Semi-Custom and Custom Cabinets

Semi-custom cabinets offer a middle ground. You choose from a manufacturer’s preset options, door styles, finishes, hardware, interior configurations, but the cabinet boxes are still built in a factory to your exact measurements. This lets you fit unusual wall lengths, add specialty drawers (pull-out spice racks, trash pull-outs), and match your kitchen’s exact layout without a fully bespoke build. Pricing typically runs $300–$800 per linear foot installed, or $4,500–$12,000+ for a full kitchen.

Wait times are longer with semi-custom work. Expect 4–8 weeks lead time from order to delivery, compared to a week or two with stock. But you get better fit, more customization options, and often better hardware and construction quality. Hinges are more robust, drawer slides glide smoother, and finishes are more durable than budget stock lines. Brands like Kemper, Schrock, and Merillat offer semi-custom lines that balance quality and value.
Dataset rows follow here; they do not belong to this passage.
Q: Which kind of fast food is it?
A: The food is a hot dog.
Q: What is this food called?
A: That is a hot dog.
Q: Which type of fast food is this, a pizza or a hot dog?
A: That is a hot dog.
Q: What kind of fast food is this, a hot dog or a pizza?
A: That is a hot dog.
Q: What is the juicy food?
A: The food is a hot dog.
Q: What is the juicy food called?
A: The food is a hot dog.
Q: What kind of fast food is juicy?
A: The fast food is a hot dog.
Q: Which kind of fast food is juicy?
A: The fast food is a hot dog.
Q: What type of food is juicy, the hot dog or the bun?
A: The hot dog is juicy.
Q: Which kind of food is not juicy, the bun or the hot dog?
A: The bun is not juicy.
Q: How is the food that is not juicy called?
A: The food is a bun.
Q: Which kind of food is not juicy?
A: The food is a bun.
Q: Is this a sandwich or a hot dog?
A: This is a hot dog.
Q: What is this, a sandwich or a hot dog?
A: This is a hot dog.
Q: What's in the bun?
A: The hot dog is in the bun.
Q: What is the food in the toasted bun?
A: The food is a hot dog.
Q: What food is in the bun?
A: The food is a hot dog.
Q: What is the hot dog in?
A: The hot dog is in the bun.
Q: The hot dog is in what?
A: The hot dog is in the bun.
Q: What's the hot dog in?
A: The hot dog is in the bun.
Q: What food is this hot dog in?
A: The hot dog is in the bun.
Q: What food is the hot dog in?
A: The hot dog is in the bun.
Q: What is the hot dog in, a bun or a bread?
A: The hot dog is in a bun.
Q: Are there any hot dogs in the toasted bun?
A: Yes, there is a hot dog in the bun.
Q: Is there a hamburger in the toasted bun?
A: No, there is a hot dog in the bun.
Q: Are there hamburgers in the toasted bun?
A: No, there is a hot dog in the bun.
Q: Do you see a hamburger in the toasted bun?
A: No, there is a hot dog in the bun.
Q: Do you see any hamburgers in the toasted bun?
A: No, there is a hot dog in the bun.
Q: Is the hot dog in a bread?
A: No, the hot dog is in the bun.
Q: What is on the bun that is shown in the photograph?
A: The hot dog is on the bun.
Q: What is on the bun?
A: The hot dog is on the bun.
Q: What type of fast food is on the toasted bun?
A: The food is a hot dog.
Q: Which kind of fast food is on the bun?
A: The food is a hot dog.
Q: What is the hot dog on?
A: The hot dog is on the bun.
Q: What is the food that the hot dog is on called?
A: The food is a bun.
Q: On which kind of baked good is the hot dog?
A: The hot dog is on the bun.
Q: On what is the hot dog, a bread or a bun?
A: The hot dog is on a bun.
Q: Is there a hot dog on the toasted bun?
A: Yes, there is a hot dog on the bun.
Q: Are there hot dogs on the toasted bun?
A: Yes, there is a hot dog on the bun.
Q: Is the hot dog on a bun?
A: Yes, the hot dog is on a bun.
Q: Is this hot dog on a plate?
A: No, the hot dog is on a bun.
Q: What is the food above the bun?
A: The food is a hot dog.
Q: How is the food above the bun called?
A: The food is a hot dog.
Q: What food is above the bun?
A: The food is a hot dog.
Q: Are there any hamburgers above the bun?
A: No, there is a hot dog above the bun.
Custom cabinets are built by local or regional cabinet shops (or high-end national makers) entirely to your specs. You’re paying for design consultation, premium materials, skilled craftsmanship, and a longer lead time, typically 6–12 weeks. Costs run $500–$2,000+ per linear foot, which puts a full kitchen at $7,500–$30,000+. Custom work shines when you have an unusual layout, want heirloom-quality wood, need specialized storage solutions, or are doing a high-end renovation.

On Angi, homeowners often share that custom cabinets feel worth the cost for kitchens they’ll use for decades. The investment makes sense if you’re staying in the home long-term, have the budget, and want something that matches your exact vision and kitchen architecture.
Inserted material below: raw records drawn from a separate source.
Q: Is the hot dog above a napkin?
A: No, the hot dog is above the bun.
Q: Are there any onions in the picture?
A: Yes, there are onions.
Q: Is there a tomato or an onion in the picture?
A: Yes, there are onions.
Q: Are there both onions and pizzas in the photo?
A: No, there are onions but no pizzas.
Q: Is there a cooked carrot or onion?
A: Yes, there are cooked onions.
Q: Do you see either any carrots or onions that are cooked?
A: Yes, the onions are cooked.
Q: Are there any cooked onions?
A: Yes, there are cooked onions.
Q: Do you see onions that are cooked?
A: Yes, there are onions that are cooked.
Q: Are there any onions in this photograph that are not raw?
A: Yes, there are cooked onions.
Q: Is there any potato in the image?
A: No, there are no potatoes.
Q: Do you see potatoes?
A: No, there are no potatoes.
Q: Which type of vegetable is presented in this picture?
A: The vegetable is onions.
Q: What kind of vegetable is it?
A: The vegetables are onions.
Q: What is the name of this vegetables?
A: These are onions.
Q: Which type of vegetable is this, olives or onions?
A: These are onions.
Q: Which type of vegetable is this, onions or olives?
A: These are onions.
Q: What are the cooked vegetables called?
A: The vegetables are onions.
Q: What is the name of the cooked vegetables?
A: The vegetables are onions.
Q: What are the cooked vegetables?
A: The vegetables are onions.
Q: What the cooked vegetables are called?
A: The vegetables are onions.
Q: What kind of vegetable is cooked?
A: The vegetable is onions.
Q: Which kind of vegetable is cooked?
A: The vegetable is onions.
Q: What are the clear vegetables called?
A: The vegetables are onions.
Installation and Labor Costs

Don’t forget labor. Even budget-friendly cabinets cost money to install, and poor installation ruins good cabinetry. Professional installation typically runs $50–$150 per linear foot, or $750–$2,250 for a 15-lf kitchen, depending on your region and layout complexity. Simpler layouts (straight walls, standard layout) sit on the lower end. Complicated installs (islands, high ceilings, obstacles) push toward the higher end or beyond.

What’s included in installation labor? Cabinet assembly and leveling, securing to wall studs (critical for safety and durability), hanging doors and adjusting hinges, installing drawers, attaching hardware, caulking gaps, and final touch-up. If your kitchen requires significant demolition, removing old cabinets, patching walls, addressing plumbing or electrical conflicts, that adds time and cost. Some installers charge separately for demolition: others fold it into the labor rate.
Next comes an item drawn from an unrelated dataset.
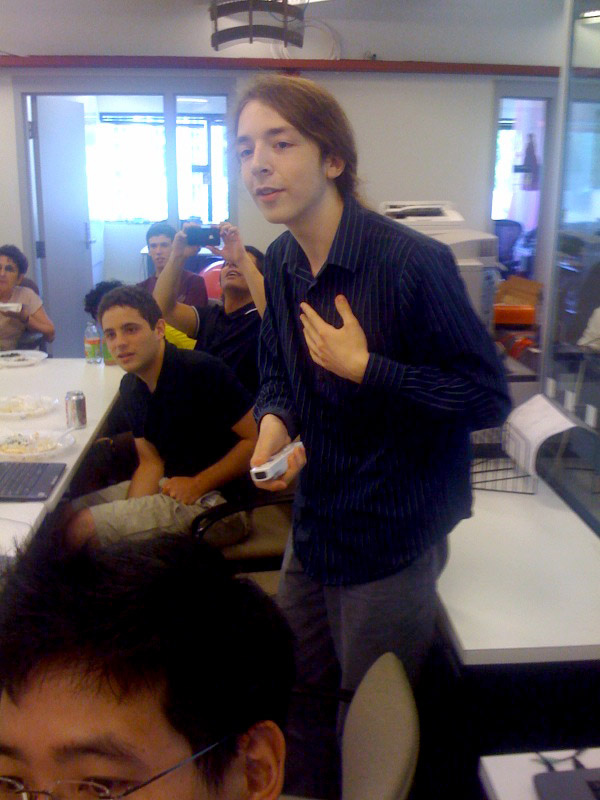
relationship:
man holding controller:
[220, 70, 504, 703] [247, 438, 301, 484]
Second pair of hands matters for cabinets. A single installer will take longer and may struggle with heavy upper cabinets or precise alignment. Most professional crews work in pairs or small teams, which speeds the job and improves quality. If you’re a capable DIYer with experience and the right tools, you might install stock cabinets yourself and save that labor cost, but be honest about your skill level. Misaligned cabinets or doors that don’t close properly are expensive to fix later.

Always ask for a written quote that breaks down material, hardware, labor, tax, and any additional charges (disposal, site preparation, touch-up finishing). Prices vary by region: a kitchen in rural areas may cost less than the same cabinet install in a major metropolitan market. Get at least two or three estimates from reputable local installers and cross-check what’s included. ImproveNet’s contractor resources help you find vetted professionals in your area and compare bids effectively.

Timing your project can also affect labor availability and cost. Kitchen cabinet installers are often busiest in spring and fall: scheduling in winter or summer may land you a better rate or faster timeline. Always confirm whether the quote includes haul-away of old cabinets and whether the installer removes and reinstalls appliances or if that’s your responsibility.